[00:00:00] Speaker 1: To other news now, and President Trump has declined to apologise for a racist video posted on his social media account depicting former President Barack Obama and his wife Michelle as apes. Mr Trump blamed a member of his staff for what he called a mistake. Now deleted, he's facing a significant backlash over the video, which the BBC is not showing. It is a parody of Disney's Lion King. It depicts Mr Trump as a lion, while senior Democrats are portrayed as various animals worshipping him. The Obamas are the only people depicted as apes. The White House Press Secretary Caroline Leavitt initially defended the video. Speaking on Air Force One, President Trump said, I didn't see the whole thing, claiming the video was published in error, and he only saw the start of it, which was focused on alleged voter fraud, and he claims he gave it to staff to post. Well, the video provoked widespread criticism, including from many Republicans. Senator Tim Scott, who is black, described it as the most racist thing I've seen out of this White House. When asked whether he renounces the racist part, Mr Trump fell short of making an apology.

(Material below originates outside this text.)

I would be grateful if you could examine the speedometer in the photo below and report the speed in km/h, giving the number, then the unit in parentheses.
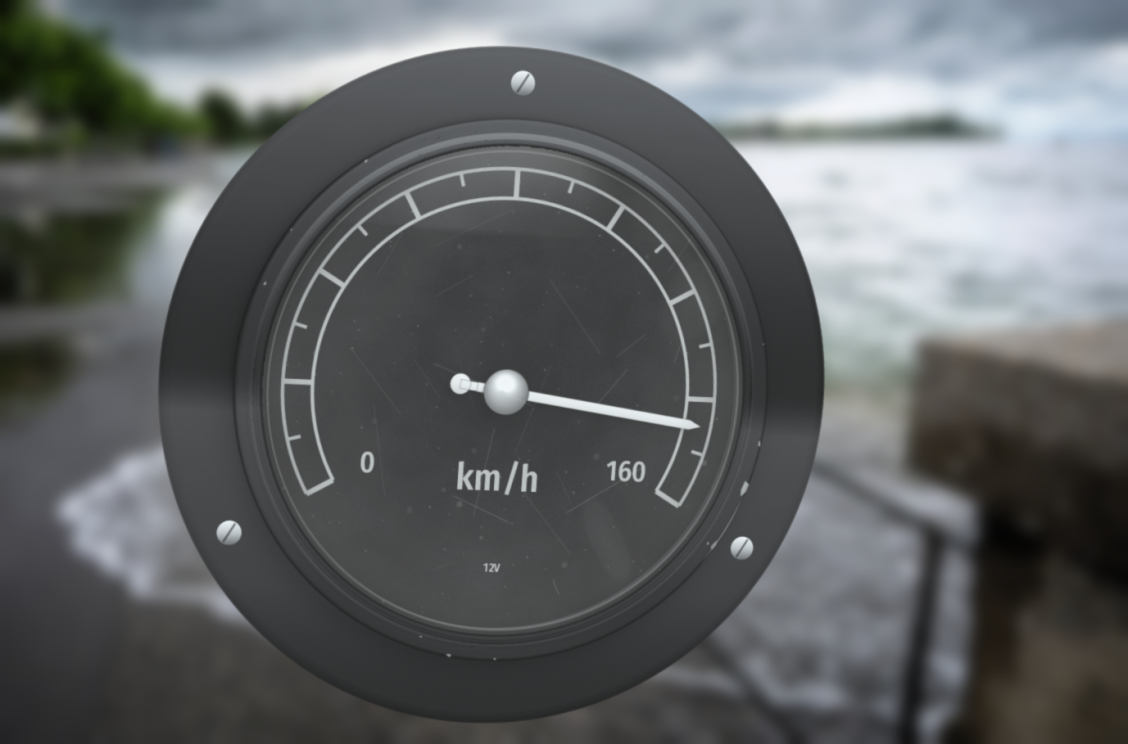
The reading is 145 (km/h)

[00:01:06] Speaker 2: No, I didn't make a mistake. I mean, I look at a lot of thousands of things, and I looked at the beginning of it, it was fine. They had that one post, and I guess it was a take-off. If you look at where it came from, I guess it was a take-off on the Lion King, and certainly it was a very strong post in terms of voter fraud. Nobody knew that that was at the end. If they would have looked, they would have seen it, and probably they would have had the sense to take it down.
[00:01:38] Speaker 1: As we mentioned, there has been a lot of reaction. Yvette Clark is chair of the Congressional Black Caucus in the U.S. She says she isn't surprised by the video being posted.
[00:01:48] Speaker 3: My reaction was the same outrage and alarm that most people of goodwill felt at seeing the video posted by the president of the United States or someone within his orbit. You know, I'm not surprised. I know that many people are a bit shocked, but I'm not. And that's because ever since Donald Trump first ran for office, he was a demonstrated racist. He cooked up a whole myth about President Barack Obama being born in Kenya, the rise of birtherism here in the United States. And so it's just continued, but the stakes have become even higher with his outlandish and quite frankly bigoted behavior. It invokes violence in a very volatile environment that black Americans are living in right now.
[00:03:03] Speaker 1: Well, this was the reaction of Patrice Willoughby, global chief of policy at the National Association for the Advancement of Colored People.
[00:03:12] Speaker 4: The president has used this type of racial rhetoric in the past to create the impression that people of color are less worthy. And so the American public and the global public has recognized that this is a way to cast aspersions, to make other people appear as though they are less worthy of representation. And it was very appropriately condemned widely by politicians of both parties. But it is not surprising because this is what the president has done throughout his tenure.
[00:03:59] Speaker 5: In any other sort of normal walk of life, I think it's fair to say that if there was a CEO, this sort of thing would be career ending. I guess I want to understand, will this matter? Will this just blow over?
[00:04:14] Speaker 4: This is a distraction. The president issues statements like this because it pulls attention away from failed policies that he has on the economy and the lack of standing with other world leaders and the general decline of the U.S. in the eyes of people around the world. Overall, it will not matter. It is a distraction because the American people see what's happening in U.S. cities with the proliferation of border and customs patrol, the growth of essentially secret police that are attacking people who are both citizens and non-citizens and which violates the Constitution. So overall, it's not going to matter because people can differentiate between fact and fiction.
[00:05:14] Speaker 1: Patrice Willoughby, Global Chief of Policy at the National Association for the Advancement of Colored People, talking to my colleague Norma Iacobo.